WHAT THE TASK REQUIRES | The records follow. Filter them to the lines that hold "unitaires".

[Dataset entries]
"""

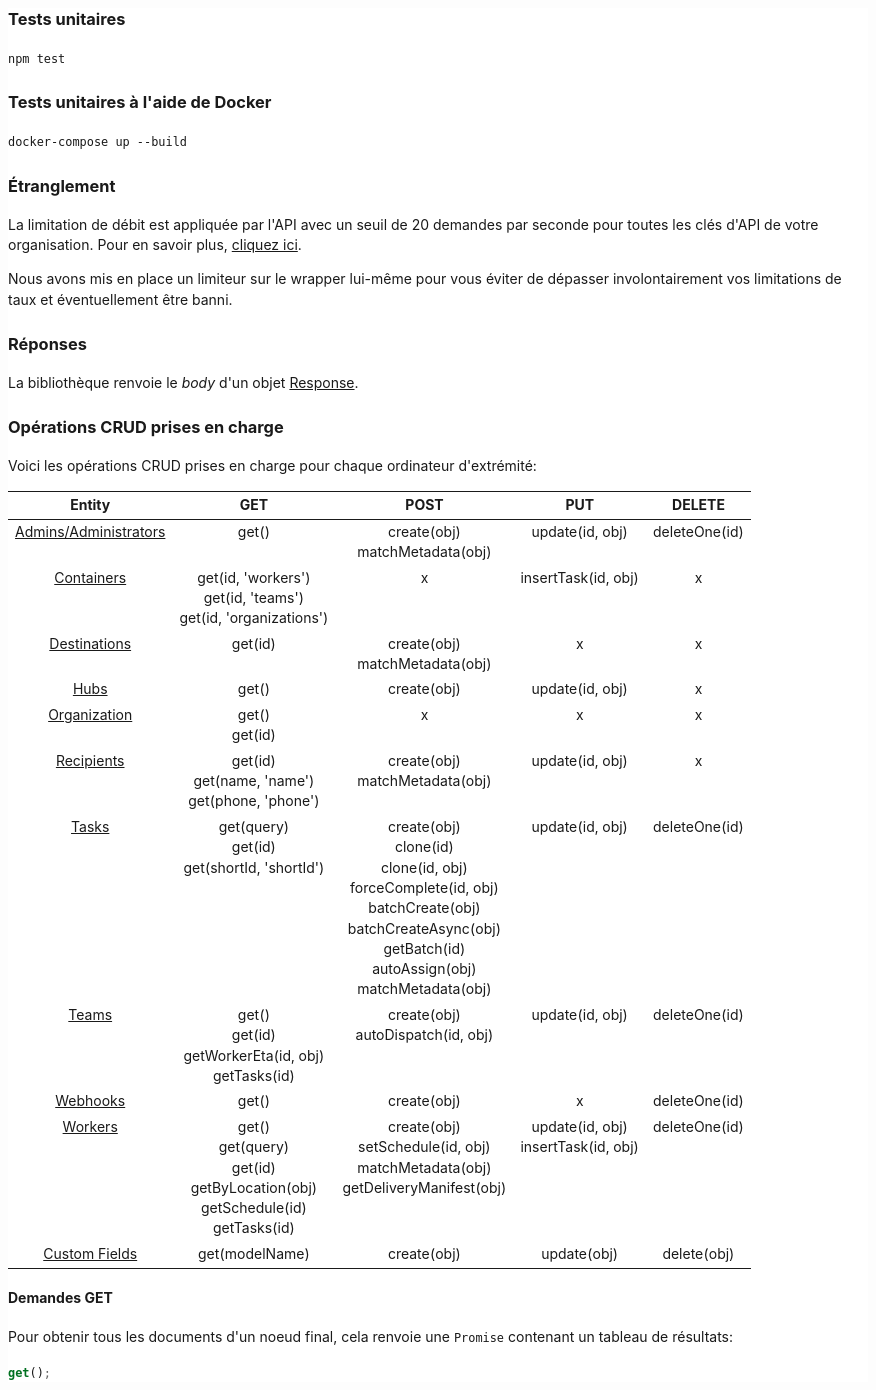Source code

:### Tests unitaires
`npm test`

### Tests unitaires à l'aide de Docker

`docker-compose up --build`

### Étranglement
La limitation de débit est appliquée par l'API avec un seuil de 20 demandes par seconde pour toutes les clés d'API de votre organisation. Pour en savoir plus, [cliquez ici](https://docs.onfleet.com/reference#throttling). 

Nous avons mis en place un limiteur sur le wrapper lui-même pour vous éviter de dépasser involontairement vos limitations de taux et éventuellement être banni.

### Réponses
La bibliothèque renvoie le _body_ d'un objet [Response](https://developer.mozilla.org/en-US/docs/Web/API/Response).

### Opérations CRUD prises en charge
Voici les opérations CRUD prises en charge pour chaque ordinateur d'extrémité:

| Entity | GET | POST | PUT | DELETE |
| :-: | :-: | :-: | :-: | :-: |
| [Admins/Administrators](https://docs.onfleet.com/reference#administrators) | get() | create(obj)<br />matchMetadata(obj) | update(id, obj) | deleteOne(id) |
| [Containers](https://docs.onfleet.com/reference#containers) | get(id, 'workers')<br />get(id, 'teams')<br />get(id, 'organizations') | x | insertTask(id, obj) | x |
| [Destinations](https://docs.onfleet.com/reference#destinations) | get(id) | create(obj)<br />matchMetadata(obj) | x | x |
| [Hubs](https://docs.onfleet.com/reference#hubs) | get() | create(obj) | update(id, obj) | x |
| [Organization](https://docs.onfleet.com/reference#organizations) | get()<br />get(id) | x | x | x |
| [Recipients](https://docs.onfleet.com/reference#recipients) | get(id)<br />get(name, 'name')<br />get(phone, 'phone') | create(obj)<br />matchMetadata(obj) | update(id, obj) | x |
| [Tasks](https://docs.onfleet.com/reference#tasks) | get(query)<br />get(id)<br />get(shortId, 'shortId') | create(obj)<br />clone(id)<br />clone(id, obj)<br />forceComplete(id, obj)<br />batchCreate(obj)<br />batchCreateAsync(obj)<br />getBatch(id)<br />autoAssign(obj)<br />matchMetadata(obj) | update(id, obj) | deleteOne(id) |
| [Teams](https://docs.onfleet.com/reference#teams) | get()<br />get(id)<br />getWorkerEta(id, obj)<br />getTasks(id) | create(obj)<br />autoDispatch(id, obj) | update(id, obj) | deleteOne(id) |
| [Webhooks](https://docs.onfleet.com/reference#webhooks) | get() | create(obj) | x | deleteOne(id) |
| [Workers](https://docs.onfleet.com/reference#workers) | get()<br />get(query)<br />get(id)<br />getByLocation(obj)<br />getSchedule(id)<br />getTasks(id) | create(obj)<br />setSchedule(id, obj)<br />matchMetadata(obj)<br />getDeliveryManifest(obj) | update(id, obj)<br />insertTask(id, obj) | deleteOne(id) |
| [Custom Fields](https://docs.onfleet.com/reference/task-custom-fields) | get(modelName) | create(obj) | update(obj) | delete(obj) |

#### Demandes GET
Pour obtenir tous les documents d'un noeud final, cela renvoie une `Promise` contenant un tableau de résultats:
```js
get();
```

"""
"""

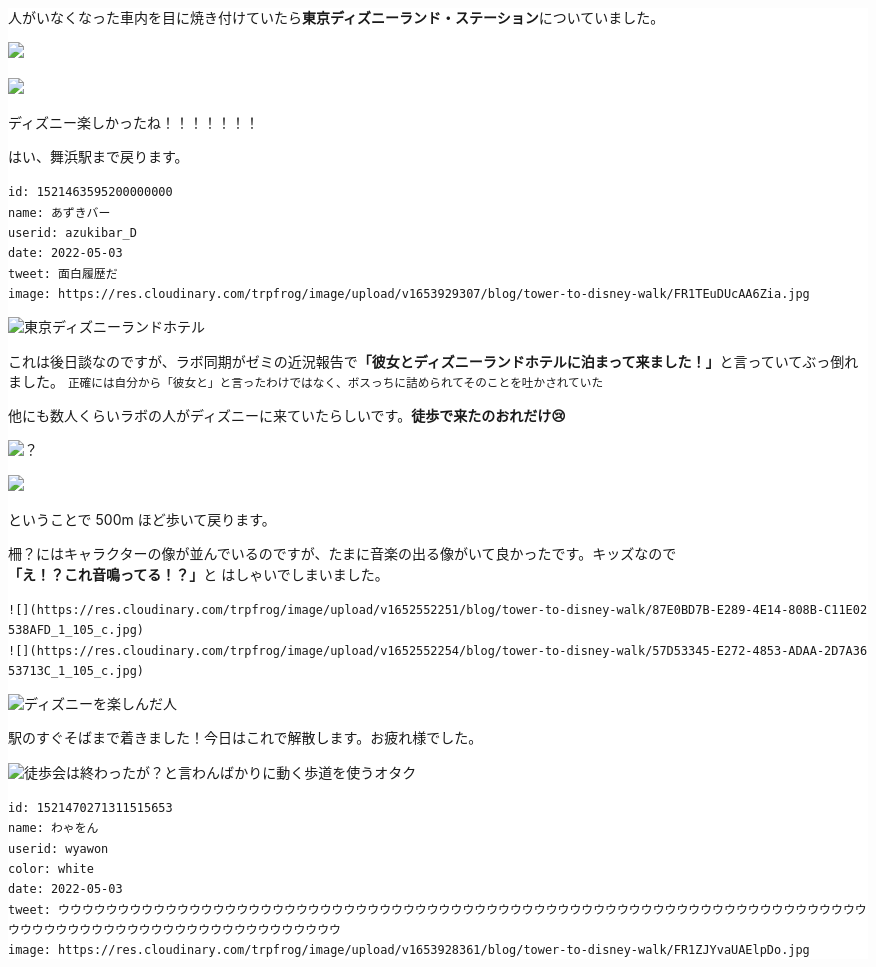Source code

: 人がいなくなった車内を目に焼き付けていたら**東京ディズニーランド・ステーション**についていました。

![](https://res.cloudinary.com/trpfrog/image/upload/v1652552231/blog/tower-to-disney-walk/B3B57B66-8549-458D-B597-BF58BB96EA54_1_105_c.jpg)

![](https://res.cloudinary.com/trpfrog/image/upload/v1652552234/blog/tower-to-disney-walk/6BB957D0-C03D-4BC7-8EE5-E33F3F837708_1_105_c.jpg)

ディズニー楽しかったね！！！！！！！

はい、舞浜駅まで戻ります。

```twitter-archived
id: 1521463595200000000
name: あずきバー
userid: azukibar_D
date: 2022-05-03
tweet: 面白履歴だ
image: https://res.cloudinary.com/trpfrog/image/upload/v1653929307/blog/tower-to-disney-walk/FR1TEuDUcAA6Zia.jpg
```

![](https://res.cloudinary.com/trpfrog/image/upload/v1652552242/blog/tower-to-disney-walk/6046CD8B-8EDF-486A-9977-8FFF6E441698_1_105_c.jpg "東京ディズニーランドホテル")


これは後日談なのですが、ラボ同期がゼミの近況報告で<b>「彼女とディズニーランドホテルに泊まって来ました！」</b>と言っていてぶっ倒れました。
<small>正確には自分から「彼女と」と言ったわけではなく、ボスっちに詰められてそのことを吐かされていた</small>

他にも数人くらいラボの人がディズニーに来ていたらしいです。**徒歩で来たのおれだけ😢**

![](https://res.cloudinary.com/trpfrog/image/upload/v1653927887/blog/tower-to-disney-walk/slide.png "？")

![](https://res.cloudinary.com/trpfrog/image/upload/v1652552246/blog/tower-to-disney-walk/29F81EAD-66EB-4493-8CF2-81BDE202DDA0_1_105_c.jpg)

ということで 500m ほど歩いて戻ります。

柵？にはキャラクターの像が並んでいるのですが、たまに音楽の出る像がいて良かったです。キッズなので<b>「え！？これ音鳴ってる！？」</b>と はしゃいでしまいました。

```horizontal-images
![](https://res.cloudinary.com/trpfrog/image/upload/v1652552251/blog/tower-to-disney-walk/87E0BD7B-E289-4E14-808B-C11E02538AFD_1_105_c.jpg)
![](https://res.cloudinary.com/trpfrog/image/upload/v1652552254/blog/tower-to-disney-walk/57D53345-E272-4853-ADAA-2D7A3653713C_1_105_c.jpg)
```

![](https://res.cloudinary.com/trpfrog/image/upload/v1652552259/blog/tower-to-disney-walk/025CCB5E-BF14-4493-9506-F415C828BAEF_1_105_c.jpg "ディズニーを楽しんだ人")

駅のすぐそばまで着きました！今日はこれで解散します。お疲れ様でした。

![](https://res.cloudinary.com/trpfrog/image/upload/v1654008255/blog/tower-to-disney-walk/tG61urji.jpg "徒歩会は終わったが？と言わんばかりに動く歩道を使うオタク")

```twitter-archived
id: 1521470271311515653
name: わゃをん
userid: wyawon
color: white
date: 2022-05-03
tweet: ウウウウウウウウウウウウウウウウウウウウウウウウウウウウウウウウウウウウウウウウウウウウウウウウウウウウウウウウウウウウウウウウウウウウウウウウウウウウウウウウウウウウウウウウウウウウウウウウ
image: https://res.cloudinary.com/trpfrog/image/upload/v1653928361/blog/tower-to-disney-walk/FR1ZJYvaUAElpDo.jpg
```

"""
"""

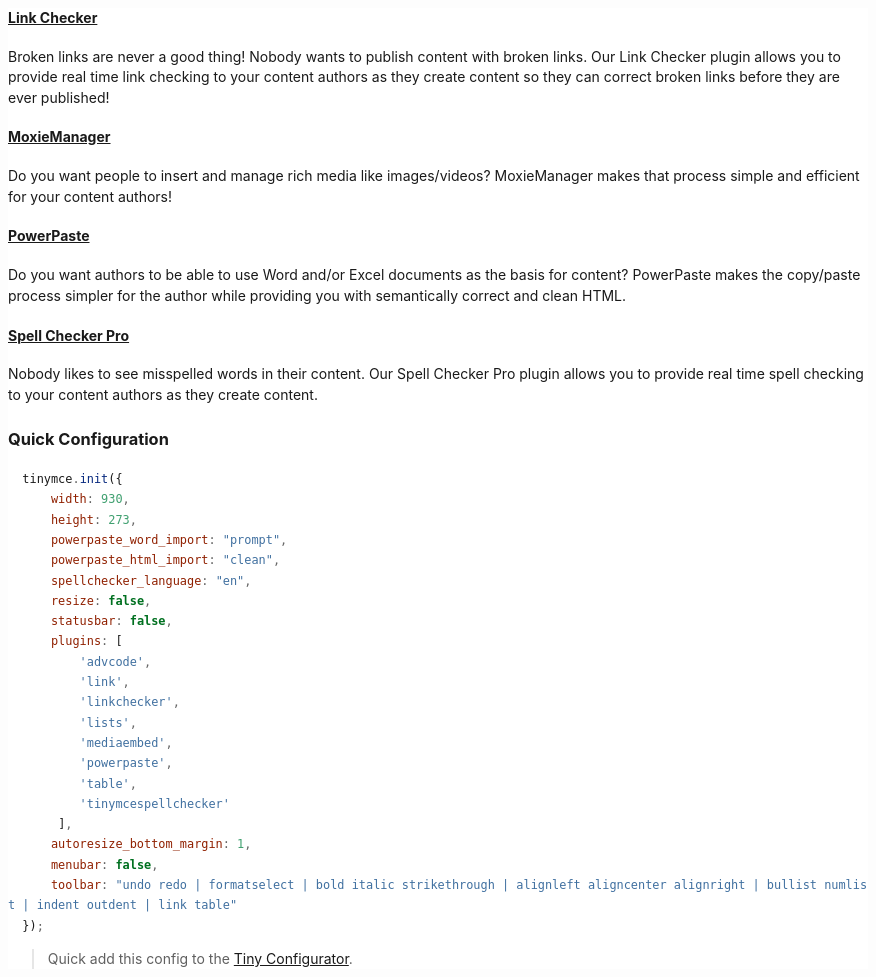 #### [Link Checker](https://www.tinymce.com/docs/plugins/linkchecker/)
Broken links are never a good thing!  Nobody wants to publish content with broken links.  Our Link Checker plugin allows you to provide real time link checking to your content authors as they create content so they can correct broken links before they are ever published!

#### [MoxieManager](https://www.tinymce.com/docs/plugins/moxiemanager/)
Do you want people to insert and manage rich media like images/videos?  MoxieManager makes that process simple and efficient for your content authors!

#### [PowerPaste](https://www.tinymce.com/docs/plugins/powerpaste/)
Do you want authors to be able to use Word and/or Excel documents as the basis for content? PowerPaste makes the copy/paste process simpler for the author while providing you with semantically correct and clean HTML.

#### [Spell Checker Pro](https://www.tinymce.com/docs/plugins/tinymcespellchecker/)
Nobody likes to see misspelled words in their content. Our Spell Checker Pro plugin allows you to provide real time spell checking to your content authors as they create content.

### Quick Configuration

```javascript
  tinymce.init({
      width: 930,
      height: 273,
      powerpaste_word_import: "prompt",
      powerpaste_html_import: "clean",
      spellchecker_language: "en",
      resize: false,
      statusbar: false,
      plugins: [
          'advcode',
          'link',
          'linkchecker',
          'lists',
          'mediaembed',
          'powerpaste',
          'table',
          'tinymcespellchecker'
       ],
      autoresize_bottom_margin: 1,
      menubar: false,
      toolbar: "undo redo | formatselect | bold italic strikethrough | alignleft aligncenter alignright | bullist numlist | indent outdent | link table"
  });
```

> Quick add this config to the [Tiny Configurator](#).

"""

OUTPUT BELOW |
:### Tests unitaires
### Tests unitaires à l'aide de Docker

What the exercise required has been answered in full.